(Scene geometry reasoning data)
▼

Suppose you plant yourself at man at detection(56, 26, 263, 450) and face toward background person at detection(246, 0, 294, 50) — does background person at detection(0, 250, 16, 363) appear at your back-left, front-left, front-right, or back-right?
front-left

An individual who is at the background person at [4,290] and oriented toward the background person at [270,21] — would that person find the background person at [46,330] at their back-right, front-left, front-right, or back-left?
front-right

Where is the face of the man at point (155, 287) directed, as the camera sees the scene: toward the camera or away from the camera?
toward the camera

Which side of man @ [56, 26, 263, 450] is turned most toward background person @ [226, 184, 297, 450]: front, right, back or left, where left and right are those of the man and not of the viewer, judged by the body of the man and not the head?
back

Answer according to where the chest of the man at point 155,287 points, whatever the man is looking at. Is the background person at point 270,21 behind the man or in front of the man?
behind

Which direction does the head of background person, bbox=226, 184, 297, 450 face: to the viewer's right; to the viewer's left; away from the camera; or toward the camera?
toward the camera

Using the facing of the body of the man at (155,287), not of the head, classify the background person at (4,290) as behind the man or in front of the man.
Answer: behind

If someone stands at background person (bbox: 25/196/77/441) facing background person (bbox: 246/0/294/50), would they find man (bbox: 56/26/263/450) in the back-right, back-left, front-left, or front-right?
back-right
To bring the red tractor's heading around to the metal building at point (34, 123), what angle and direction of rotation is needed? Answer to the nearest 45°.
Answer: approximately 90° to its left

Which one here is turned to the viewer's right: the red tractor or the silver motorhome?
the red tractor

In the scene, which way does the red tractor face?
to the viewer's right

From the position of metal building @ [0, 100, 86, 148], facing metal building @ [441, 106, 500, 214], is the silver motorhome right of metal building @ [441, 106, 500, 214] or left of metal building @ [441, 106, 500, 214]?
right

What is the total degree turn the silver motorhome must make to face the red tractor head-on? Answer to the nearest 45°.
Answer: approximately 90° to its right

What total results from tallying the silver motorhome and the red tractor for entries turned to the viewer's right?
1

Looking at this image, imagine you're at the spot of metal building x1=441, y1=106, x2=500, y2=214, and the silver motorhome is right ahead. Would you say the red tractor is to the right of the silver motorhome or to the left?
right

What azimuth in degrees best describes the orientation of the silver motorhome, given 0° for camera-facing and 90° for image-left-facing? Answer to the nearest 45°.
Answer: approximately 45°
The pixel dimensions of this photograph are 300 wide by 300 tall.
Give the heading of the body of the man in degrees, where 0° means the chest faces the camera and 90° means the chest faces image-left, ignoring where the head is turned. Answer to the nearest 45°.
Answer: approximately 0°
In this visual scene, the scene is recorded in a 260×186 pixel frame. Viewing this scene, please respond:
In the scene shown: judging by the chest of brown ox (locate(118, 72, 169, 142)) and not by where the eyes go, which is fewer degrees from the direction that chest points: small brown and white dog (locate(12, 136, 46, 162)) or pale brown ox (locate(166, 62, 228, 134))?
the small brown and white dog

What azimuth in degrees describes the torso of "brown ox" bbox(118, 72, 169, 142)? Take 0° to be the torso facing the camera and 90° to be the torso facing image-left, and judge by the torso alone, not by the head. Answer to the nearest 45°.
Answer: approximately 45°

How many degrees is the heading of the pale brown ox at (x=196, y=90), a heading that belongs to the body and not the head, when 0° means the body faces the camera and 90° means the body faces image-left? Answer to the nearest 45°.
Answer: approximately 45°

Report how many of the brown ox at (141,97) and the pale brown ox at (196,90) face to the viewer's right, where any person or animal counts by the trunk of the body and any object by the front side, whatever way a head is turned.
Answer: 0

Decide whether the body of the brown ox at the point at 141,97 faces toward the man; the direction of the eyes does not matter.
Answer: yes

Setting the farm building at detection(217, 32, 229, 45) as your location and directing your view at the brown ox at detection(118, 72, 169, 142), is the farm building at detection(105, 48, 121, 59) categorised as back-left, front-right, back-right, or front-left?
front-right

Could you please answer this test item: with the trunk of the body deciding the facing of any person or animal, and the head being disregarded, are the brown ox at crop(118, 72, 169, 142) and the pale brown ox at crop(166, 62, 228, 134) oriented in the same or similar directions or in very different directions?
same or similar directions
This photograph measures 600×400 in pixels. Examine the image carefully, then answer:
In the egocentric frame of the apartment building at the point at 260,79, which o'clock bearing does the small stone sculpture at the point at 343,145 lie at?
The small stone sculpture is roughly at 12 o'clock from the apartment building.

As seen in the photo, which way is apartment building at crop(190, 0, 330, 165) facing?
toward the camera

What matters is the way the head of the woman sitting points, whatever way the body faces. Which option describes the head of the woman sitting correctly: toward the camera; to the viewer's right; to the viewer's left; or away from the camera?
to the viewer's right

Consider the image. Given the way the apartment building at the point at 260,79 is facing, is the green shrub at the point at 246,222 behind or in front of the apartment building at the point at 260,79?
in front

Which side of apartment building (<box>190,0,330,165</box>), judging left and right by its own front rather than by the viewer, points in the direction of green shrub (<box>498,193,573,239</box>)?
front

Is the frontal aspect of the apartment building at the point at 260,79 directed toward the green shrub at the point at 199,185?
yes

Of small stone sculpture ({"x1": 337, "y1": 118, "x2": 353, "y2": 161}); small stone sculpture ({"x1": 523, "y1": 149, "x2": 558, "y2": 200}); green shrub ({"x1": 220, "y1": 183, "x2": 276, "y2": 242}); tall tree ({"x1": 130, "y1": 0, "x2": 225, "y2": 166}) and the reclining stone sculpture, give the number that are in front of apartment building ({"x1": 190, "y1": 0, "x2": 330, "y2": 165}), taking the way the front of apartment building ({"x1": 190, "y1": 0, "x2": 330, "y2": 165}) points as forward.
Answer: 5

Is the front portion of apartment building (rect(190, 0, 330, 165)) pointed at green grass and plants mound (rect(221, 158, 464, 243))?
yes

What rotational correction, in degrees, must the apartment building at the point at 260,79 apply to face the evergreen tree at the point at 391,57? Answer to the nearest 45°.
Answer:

▲

_INSTRUCTIONS TO FOLLOW_
Rewrite the data above with each occurrence of "metal building" changed to "steel building", keeping everything else the same.

_EXERCISE RESULT_
Suppose you plant yourself at man at detection(56, 26, 263, 450) and face toward background person at detection(246, 0, 294, 50) — does background person at detection(0, 250, 16, 363) appear at your back-left, front-left, front-right, or back-right?
front-left

An individual who is at the background person at [4,290] and oriented toward the background person at [270,21] — would that person find the background person at [46,330] at their back-right, front-left, front-right, or back-left?
front-right

Where is the face of the man at point (155, 287) directed, as the camera sees the scene: toward the camera or away from the camera?
toward the camera

Which side of man @ [56, 26, 263, 450] is turned most toward background person @ [226, 184, 297, 450]: front, right, back or left, where left and right are those of the man and not of the viewer, judged by the body of the man and not the head?
back

Answer according to where the chest of the man at point 155,287 points, whatever the man is looking at. Is the background person at point 270,21 behind the man or in front of the man?
behind

Which direction does the head of background person, bbox=226, 184, 297, 450 face: to the viewer's right; to the viewer's left; away from the camera; or toward the camera?
toward the camera

Using the facing of the body of the man at (155,287), not of the head, classify the background person at (4,290) as behind the man or in front of the man.
Answer: behind

If someone stands at background person (bbox: 25/196/77/441) facing background person (bbox: 246/0/294/50), would they find man (bbox: 56/26/263/450) in the back-right, back-left, front-left, or front-right?
back-right
To bring the red tractor's heading around to the steel building at point (34, 123), what angle and direction of rotation is needed? Answer to the nearest 45°.
Answer: approximately 90° to its left

Which one here is turned to the viewer's right: the red tractor or the silver motorhome?
the red tractor

In the scene, which way does the red tractor face?
to the viewer's right

From the position of steel building @ [0, 100, 86, 148], facing steel building @ [441, 106, 500, 214], is the silver motorhome right of steel building @ [441, 106, 500, 214] or left of steel building @ [441, 106, 500, 214]?
right

What is the total degree turn the silver motorhome must make to face the red tractor head-on? Answer to the nearest 45°.
Answer: approximately 90° to its right

What total results from tallying the silver motorhome and the red tractor for entries turned to the viewer's right?
1

Looking at this image, imagine you're at the spot of steel building x1=441, y1=106, x2=500, y2=214, and the silver motorhome is right ahead. Would you say the red tractor is to the right of the silver motorhome or to the left?
right

What azimuth in degrees best describes the orientation of the silver motorhome, given 0° for camera-facing and 90° for image-left-facing? Answer to the nearest 45°.
Answer: approximately 45°
The pixel dimensions of this photograph are 300 wide by 300 tall.
Give the heading of the body of the man in degrees, where 0° means the chest faces the camera and 90° means the chest faces image-left, ignoring where the head is turned. Answer to the nearest 45°.
Answer: approximately 0°
In this visual scene, the scene is recorded in a 260×186 pixel frame. Viewing this scene, please respond:
In the scene shown: judging by the chest of brown ox (locate(118, 72, 169, 142)) and not by where the eyes go, which is fewer degrees from the direction that chest points: small brown and white dog (locate(12, 136, 46, 162)) or pale brown ox (locate(166, 62, 228, 134))?
the small brown and white dog

What azimuth in degrees describes the torso of "brown ox" bbox(118, 72, 169, 142)? Take 0° to be the torso facing the camera and 90° to be the torso facing image-left, and judge by the torso alone, not by the head. Answer to the nearest 45°.
Answer: approximately 45°

How many degrees is the heading of the pale brown ox at (x=196, y=90), a heading that belongs to the body and not the head, when 0° means the body faces the camera and 90° means the body faces image-left? Answer to the nearest 45°.
Answer: approximately 45°

Report how many of the brown ox at (141,97) and the pale brown ox at (196,90) face to the viewer's right, where any person or animal counts by the trunk of the body and any object by the front side, whatever way a head is turned.
Answer: 0

Decide whether the body of the brown ox at the point at 141,97 faces toward the man; the direction of the eyes does not matter.
Answer: yes

Setting the farm building at detection(217, 32, 229, 45) as your location and directing your view at the brown ox at detection(118, 72, 169, 142), is the farm building at detection(105, 48, 121, 59) categorised as back-left, front-right, back-right, or front-left?
front-right

Could you please answer this test item: with the trunk of the body deciding the facing of any person or animal, and the head being disregarded, are the brown ox at crop(118, 72, 169, 142) and the pale brown ox at crop(166, 62, 228, 134) oriented in the same or similar directions or in very different directions?
same or similar directions
This photograph measures 600×400 in pixels. Examine the image carefully, then answer:
In the egocentric frame of the apartment building at the point at 260,79, which o'clock bearing does the small stone sculpture at the point at 343,145 lie at?
The small stone sculpture is roughly at 12 o'clock from the apartment building.

As seen in the photo, which way is apartment building at crop(190, 0, 330, 165) facing?
toward the camera

What matters is the way the head of the woman sitting points, whatever way the body faces. Which option describes the head of the woman sitting correctly: toward the camera; to the viewer's right; to the viewer's left; or away from the camera?
to the viewer's right

Consider the image. Given the way the apartment building at the point at 260,79 is facing, is the green shrub at the point at 246,222 behind or in front of the apartment building at the point at 260,79?
in front

Which side of apartment building (<box>190,0,330,165</box>), judging left and right by its own front rather than by the viewer, points in the direction of green shrub (<box>498,193,573,239</box>)?
front

Is the frontal aspect of the apartment building at the point at 260,79 directed toward the green shrub at the point at 199,185?
yes

Of small stone sculpture ({"x1": 337, "y1": 118, "x2": 353, "y2": 161}); small stone sculpture ({"x1": 523, "y1": 149, "x2": 558, "y2": 200}); green shrub ({"x1": 220, "y1": 183, "x2": 276, "y2": 242}); tall tree ({"x1": 130, "y1": 0, "x2": 225, "y2": 166}) and the reclining stone sculpture, give the number that are in front of apartment building ({"x1": 190, "y1": 0, "x2": 330, "y2": 165}), taking the way the front of apartment building ({"x1": 190, "y1": 0, "x2": 330, "y2": 165}) points as forward.
Answer: 5

Is the front portion of apartment building (rect(190, 0, 330, 165)) pointed at green grass and plants mound (rect(221, 158, 464, 243))?
yes

What rotational correction, in degrees, must the apartment building at the point at 260,79 apply to face the evergreen tree at the point at 391,57? Answer to the nearest 45°.
Answer:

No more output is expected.